WHAT TO PRODUCE: Please rewrite the stretch from "bullet Resources available: Lots" through "Snow and cold?" in the text on Native American dwellings below, replacing "Climate" with "Weather".

TEXT EXCERPT:
The exterior of the tipi is made from hides. Flaps controlled by poles or ropes allow a fire to be built inside the dwelling. These openings also serve as a ventilation source. During cold winters, an interior lining is often used for additional warmth. The tipi’s cone shape is remarkably stable in high winds, as long as the support poles are securely anchored.

Tipis are also portable, which allowed tribes to set up villages as they followed herds of buffalo, move to uncultivated lands, or established camps (see Figure 15-3) near streams for the fishing seasons.

The poles of the tipi served a dual purpose: They could be used for a travois. (See Chapter 16 for more on the travois.) And in an example of true utility, the poles from a single tipi could provide the travelers with six or more travois for transporting.

Figure 15-2: A tipi.

Figure 15-2: A tipi.

Figure 15-3: An Indian village.

Figure 15-3: An Indian village.

Other Indian Dwellings

There were dozens of different types of Native American dwellings, and their conception and construction were dependent on:

bullet Resources available: Lots of trees? Few trees? Lots of moist earth? Lots of reeds? Easy availability of animals whose skins could be used for construction? More rocks than anything else?

bullet Climate: Dry and hot? Rainy? Windy? Snow and cold?

bullet Geographic area: Was the area close to a river and villages were relatively permanent? Was the area noted for migrating herds that had to be followed? Were interlopers and enemies likely to force tribes off their land, thus requiring portability?

The Europeans were amazed by the variety of dwellings Indians had created in adaptation to their surroundings.

DATA ROWS:
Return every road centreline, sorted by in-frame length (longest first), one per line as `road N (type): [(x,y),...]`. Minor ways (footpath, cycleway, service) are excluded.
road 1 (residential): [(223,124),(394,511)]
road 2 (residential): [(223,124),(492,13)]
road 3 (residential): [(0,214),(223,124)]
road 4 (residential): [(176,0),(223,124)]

ANSWER TO THIS EXERCISE:
bullet Resources available: Lots of trees? Few trees? Lots of moist earth? Lots of reeds? Easy availability of animals whose skins could be used for construction? More rocks than anything else?

bullet Weather: Dry and hot? Rainy? Windy? Snow and cold?